10 metre long petition representing 72,000 opposed to TPPA delivered
to Parliament today - ActionStation
10 metre long petition that has been signed by more than
72,000 New Zealanders opposed to the ratification of the
TPPA was delivered to Parliament today, as the final rounds
of public submissions to the Foreign Affairs, Defence and
Trade Select Committee take place. The petition was
delivered by community organisation,
“I do not appear before you today as an expert on international trade, Investor State Dispute Settlement clauses, or on the impact this agreement could have on this and future government’s ability to govern in the best interest of the people of New Zealand…I appear before you today as a representative of a large and growing community of hard-working New Zealanders who have made time in their busy lives to engage with discussion and debate on the TPPA, learn as much as they could - despite the lack of transparency - and then get involved in the processes of democracy to express their views and concerns.”, said Marianne Elliott, National Director of ActionStation as she delivered her presentation today.
The group has been campaigning on TPPA since November 2014. First to call for greater transparency and accountability in the TPPA negotiations. And then to oppose the agreement once the text became available to the public in November last year.
MPs have been given just five days to consider thousands of submissions on the controversial TPPA trade deal after the timeframe was drastically cut from four weeks.

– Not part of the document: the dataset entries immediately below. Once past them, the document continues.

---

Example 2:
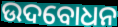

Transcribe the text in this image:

ଉଦବୋଧନ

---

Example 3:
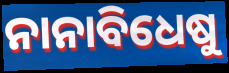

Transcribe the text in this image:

ନାନାବିଧେଷୁ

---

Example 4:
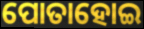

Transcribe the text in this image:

ପୋତାହୋଇ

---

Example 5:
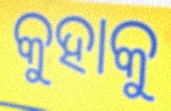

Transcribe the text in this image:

କୁହାକୁ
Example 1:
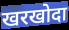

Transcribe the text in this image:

खरखोदा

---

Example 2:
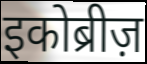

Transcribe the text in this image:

इकोब्रीज़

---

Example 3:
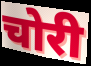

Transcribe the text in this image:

चोरी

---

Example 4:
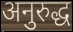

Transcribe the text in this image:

अनुरुद्ध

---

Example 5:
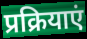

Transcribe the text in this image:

“Time and again throughout this process the Government, including the Prime Minister, have dismissed New Zealanders who are concerned about TPPA, insulting their intelligence and questioning their motives. They have been called ‘children’, ‘anti-trade’ and ‘rent-a-crowd’. Today we wanted to give voice to these people, many of whom are our members, and say: The tens of thousands of New Zealanders who have taken part in our campaign opposing the TPPA are real people, thoughtful, well-informed, hard-working people who love this country and who believe we can do better for New Zealand than this deal.
Our members’ concerns about this agreement have not been allayed through the democratic process on offer so far. Shortening the time period available to this Committee to consider submission on this matter has only further eroded public confidence in the process. Our members want an independent impact analysis of the health, environmental and other impacts of this deal and for the ratification of the agreement to go to Parliament for a conscience vote.”